Il est « urgent » pour l’Europe de se doter d’une défense collective propre à assurer son autonomie stratégique, dans un contexte de « remise en cause du multilatéralisme » et de « fragilisation des alliances », a souligné lundi le chef d’état-major des armées françaises.
« Une chose est certaine: le futur de la défense des pays du continent ne saurait être envisagé hors du cadre européen », a affirmé le général François Lecointre lors des Universités d’été de la Défense (UED, 10-11 septembre) à Versailles-Satory, en banlieue parisienne. « Dans un contexte de remise en cause du multilatéralisme, de fragilisation des alliances et de bascule vers un nouveau centre de gravité mondial situé entre Etats-Unis et Asie, le continent européen devra affronter à lui seul, tous les types de menaces : puissance, terrorisme, hybride, cyber, migrations », a-t-il développé.
« L’objectif est clair: parvenir à construire ensemble une autonomie stratégique européenne », a insisté le général Lecointre, en estimant qu' »il y a urgence ». L’UE tente de s’adapter à la volonté affichée du président Donald Trump de réduire l’implication des Etats-Unis dans la défense de l’Europe. Un Fonds européen de Défense doit être mis en place en 2019 pour développer les capacités militaires des Etats membres et promouvoir l’indépendance stratégique de l’UE.

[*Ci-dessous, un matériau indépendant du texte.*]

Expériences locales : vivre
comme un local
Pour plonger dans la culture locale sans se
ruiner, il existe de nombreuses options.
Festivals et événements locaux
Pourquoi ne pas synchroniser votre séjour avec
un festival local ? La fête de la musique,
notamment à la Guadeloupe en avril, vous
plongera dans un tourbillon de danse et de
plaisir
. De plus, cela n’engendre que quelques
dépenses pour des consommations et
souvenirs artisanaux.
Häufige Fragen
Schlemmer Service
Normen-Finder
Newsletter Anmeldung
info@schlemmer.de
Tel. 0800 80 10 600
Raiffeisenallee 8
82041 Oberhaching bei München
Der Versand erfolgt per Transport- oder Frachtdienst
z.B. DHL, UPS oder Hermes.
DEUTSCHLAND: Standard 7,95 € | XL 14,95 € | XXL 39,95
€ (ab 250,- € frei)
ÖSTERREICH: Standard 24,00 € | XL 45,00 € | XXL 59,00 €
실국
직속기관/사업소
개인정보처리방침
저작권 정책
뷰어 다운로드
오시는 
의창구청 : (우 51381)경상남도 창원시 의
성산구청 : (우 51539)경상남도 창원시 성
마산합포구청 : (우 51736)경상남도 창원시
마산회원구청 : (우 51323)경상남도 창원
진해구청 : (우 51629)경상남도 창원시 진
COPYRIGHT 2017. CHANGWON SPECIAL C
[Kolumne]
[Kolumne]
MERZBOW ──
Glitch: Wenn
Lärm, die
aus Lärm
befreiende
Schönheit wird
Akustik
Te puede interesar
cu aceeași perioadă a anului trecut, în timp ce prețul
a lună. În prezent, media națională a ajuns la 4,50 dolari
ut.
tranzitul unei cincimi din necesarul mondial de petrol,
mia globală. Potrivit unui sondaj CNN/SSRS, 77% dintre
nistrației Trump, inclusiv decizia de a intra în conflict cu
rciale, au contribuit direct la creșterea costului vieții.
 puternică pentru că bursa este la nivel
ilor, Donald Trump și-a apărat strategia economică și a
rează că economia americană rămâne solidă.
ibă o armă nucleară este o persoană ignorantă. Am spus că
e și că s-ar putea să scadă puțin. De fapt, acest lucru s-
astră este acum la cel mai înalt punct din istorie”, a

Initiative européenne d’intervention
Paris a également lancé avec huit pays, dont l’Allemagne, une initiative européenne d’intervention (IEI) destinée à intensifier les échanges entre leurs différents états-majors, pour être capable de mener rapidement une opération militaire, une évacuation de ressortissants ou d’apporter une assistance en cas de catastrophe. « L’Europe de la Défense, c’est aujourd’hui un impératif, par réalisme, par pragmatisme, presque par constat », soulignait également dimanche la ministre française des Armées Florence Parly, lors d’un dîner organisé dans le cadre des UED.
Nous ne pourrons pas nous abriter éternellement derrière les États-Unis
« Nous écoutons le président des Etats-Unis, nous lisons ses tweets (…): ils disent tous une chose claire: nous ne pourrons pas nous abriter éternellement derrière le paravent américain », a-t-elle prévenu. « Les Etats-Unis sont nos alliés, ce sont nos amis (…) et l’Alliance atlantique restera le pilier de la sécurité transatlantique. Mais aujourd’hui le doute est permis. Les Etats-Unis seront-ils toujours à nos côtés, en tous lieux et en toutes circonstances? »
« Un mouvement s’est enclenché, il est peut-être inexorable, il ne dépend sans doute ni d’un chef d’Etat ni des résultats d’une élection », a-t-elle mis en garde. Aux côtés de Florence Parly dimanche, son homologue allemande Ursula von der Leyen a tenu elle à réaffirmer sa foi dans le partenariat transatlantique, tout en qualifiant l' »autonomie stratégique » européenne d' »exigence que nous devons nous fixer ». « Nous nous sommes fixé l’objectif en tant que gouvernement fédéral de rester transatlantiques et en même temps de devenir plus Européens », a-t-elle dit. « L’OTAN reste indispensable pour la défense collective et la sécurité de l’Europe. Cela ne va pas changer même si le gouvernement américain actuel veille plus jalousement sur les intérêts de son pays et que la Maison Blanche communique sur un ton plus acerbe et plus cavalier », a-t-elle jugé.